CAUSES, SYMPTOMS AND TREATMENT OF DENTAL ABCESS


What is dental abcess?
Dental abscess: An lesion characterized by localization of pus in the structures that
surround the teeth, can be either acute or chronic.
Sometimes the abscess develops some distance away from the teeth (like cervical region)
but if is of dental origin then still is called dental or odontogenic abscess.
When dental caries is not treated by restoration will results into pulpitis.
If pulpitis is not treated by root canal or extraction ends up with periapical abscess.
The periapical abscess and its counterpart periodontal abscess (due to periodontal
diseases) when extend out of the tooth boundaries may extend through the bone and
muscles causing pus collection in soft tissues which is called abscess.
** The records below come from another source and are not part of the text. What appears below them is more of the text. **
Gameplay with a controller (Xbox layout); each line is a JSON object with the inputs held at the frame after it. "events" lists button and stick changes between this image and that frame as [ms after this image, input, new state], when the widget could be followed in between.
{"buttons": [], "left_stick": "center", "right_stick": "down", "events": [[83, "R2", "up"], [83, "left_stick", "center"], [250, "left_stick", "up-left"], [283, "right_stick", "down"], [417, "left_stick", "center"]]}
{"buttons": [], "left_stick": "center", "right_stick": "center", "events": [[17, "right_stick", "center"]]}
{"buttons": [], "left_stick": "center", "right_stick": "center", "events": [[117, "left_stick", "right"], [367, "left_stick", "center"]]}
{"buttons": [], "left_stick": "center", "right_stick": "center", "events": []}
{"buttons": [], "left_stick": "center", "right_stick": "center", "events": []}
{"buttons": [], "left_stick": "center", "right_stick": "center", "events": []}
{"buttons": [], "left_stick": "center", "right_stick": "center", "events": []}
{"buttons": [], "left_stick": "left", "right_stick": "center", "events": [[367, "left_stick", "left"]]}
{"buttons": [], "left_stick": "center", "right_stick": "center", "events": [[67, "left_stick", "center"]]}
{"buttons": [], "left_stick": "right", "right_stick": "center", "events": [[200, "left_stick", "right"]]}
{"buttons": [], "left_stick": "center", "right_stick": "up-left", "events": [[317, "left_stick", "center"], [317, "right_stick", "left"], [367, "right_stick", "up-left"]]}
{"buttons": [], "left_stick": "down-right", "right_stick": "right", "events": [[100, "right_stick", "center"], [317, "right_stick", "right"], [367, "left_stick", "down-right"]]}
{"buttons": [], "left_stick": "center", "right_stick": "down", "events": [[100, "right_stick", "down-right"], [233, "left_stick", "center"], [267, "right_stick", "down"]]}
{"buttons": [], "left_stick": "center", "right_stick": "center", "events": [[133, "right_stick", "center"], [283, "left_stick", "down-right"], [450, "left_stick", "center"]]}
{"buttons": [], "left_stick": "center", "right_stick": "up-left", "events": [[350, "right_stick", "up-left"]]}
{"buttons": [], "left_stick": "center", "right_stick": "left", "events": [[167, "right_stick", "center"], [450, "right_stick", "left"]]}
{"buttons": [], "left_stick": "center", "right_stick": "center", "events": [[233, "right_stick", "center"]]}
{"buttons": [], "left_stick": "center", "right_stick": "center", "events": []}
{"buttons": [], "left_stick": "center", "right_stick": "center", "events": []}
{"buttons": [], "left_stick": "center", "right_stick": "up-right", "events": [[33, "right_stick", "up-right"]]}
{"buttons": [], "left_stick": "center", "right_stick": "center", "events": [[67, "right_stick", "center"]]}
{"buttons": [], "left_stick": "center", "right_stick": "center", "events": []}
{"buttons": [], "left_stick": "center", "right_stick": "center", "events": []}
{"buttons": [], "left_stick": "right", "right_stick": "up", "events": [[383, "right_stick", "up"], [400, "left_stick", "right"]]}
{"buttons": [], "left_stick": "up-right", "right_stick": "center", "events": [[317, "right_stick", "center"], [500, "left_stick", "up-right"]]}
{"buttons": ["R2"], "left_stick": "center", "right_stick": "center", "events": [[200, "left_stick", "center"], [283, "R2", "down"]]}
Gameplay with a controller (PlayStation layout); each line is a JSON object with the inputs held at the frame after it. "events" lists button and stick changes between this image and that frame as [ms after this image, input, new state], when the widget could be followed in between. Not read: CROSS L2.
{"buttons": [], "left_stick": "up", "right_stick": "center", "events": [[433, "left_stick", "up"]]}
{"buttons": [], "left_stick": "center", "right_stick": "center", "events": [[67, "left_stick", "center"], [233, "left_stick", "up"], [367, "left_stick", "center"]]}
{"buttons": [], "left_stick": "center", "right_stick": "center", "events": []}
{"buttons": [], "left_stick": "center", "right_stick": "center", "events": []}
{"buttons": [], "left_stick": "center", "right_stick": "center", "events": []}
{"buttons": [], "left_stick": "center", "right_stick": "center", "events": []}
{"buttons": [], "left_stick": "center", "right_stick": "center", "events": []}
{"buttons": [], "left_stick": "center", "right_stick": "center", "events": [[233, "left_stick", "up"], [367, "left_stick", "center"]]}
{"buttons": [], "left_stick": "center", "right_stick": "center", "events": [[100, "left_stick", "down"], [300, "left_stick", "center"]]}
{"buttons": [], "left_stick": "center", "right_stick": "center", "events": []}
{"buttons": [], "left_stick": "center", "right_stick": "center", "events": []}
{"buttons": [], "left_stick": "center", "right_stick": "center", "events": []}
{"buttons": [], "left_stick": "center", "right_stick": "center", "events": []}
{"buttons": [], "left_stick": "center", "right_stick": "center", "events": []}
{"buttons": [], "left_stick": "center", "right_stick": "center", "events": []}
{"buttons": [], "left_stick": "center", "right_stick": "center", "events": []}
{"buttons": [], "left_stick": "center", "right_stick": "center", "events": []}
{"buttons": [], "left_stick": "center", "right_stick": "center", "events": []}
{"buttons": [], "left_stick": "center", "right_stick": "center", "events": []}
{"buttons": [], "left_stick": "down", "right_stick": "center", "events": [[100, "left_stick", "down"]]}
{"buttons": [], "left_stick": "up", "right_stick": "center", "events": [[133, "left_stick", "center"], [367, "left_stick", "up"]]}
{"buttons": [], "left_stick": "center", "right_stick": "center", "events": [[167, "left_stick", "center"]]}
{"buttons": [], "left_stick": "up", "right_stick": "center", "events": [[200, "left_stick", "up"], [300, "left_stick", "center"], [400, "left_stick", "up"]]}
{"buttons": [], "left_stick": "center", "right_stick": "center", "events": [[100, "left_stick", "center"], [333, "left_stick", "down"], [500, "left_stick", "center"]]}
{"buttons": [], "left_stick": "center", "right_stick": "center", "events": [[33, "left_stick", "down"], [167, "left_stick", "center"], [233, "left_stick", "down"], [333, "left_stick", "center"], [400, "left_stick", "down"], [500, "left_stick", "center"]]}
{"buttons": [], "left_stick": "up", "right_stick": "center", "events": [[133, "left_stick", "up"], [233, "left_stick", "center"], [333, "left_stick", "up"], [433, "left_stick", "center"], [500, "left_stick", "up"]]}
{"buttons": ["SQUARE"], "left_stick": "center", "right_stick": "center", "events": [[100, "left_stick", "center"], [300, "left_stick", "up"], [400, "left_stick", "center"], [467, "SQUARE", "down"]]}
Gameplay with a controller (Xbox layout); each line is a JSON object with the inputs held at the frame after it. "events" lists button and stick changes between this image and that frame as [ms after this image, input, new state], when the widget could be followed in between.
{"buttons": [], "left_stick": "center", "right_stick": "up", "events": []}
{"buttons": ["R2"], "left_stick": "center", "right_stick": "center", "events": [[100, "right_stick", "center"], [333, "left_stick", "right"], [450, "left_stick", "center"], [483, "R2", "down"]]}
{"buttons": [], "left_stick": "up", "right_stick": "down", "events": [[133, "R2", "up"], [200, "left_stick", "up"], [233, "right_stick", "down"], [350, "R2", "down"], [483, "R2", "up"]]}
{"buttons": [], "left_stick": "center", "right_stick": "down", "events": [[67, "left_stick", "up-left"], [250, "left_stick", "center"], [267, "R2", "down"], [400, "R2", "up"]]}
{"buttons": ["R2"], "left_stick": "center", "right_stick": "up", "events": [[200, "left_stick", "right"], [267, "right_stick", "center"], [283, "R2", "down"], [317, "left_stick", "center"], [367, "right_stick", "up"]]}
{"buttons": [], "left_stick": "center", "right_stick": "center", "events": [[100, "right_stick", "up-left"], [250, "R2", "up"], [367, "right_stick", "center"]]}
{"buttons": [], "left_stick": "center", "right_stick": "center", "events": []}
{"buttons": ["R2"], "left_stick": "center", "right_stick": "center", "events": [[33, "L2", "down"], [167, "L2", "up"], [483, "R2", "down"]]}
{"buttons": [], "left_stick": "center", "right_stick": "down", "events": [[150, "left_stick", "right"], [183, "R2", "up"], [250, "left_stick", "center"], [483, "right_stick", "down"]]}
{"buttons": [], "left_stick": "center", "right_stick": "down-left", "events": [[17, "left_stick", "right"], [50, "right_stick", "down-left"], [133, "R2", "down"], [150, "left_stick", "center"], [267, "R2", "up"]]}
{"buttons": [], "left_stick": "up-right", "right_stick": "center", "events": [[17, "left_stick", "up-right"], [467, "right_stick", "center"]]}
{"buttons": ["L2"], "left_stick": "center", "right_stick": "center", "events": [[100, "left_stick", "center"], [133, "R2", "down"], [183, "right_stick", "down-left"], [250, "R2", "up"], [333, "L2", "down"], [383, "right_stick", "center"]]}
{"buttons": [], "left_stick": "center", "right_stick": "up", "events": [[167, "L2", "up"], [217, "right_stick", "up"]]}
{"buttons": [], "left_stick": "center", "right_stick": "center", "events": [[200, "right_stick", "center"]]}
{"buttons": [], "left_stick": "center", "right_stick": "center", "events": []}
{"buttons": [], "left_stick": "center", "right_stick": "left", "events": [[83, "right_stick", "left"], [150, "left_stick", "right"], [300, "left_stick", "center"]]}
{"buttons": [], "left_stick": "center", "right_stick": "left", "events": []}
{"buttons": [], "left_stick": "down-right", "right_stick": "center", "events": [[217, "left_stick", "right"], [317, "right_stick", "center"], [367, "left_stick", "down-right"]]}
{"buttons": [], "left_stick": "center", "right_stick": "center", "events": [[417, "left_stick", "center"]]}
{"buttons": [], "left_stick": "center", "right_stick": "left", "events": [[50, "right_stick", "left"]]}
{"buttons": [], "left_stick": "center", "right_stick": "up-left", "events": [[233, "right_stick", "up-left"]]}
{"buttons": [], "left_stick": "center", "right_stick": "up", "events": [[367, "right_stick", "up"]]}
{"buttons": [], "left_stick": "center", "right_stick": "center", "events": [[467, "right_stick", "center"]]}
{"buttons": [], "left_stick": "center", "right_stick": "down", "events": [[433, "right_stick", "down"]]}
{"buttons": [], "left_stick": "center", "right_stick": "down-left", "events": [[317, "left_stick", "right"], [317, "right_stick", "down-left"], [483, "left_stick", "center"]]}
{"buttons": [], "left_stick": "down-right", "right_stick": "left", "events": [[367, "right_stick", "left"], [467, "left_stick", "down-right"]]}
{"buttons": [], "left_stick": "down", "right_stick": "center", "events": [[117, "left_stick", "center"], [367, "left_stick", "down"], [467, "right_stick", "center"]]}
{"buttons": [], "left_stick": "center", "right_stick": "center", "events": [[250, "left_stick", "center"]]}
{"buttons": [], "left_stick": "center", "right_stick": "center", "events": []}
Aetiology of Dental Abscess
Odontogenic (dental) infections are polymicrobial.
On average 4-6 different bacteria species are involved.
The normal flora bacteria are involved but the dominant isolates are anaerobes.
Generally the Anaerobic Gram negative rods followed by Anaerobic Gram positive cocci
are of significant concern.
The predominant species include; Bacteroides, Fusobacterium, Peptococcus,
Peptostreptococcus and Streptococcus viridians.
The abscess formation depends on loss of balance between the resistance of the host
tissues and virulence of bacteria.
When there is high resistance of host tissues with normal or low virulence of microbes
inflammation is usually confined, and resolve, otherwise abscess develops.
Common causes of entry of microbes and abscess formation include.
o Infected teeth e.g. deep caries, trauma involving the pulp.
o Periodontal infections.
o Pericoronitis is a common condition, and is an infection of the gingiva surrounding a
partially erupted third molar.
o Post-extraction infection – (especially in septic procedures).
o Introducing infection by a needle during administration of local anaesthesia especially
mandibular block.
o Mandibular and maxillary fractures.

Clinical Features of Dental Abscess
Patient looks moderately ill sometimes severely ill and toxic.
High body temperature.
Painful swelling.
The skin is tense, shiny, warm and red or purple unless the abscess is very deep.
Muscle trismus (the patient is unable to open his/her mouth fully).
Gingival fistulas (drainage of pus into the mouth).
Cellulitis (inflammation of the soft tissues).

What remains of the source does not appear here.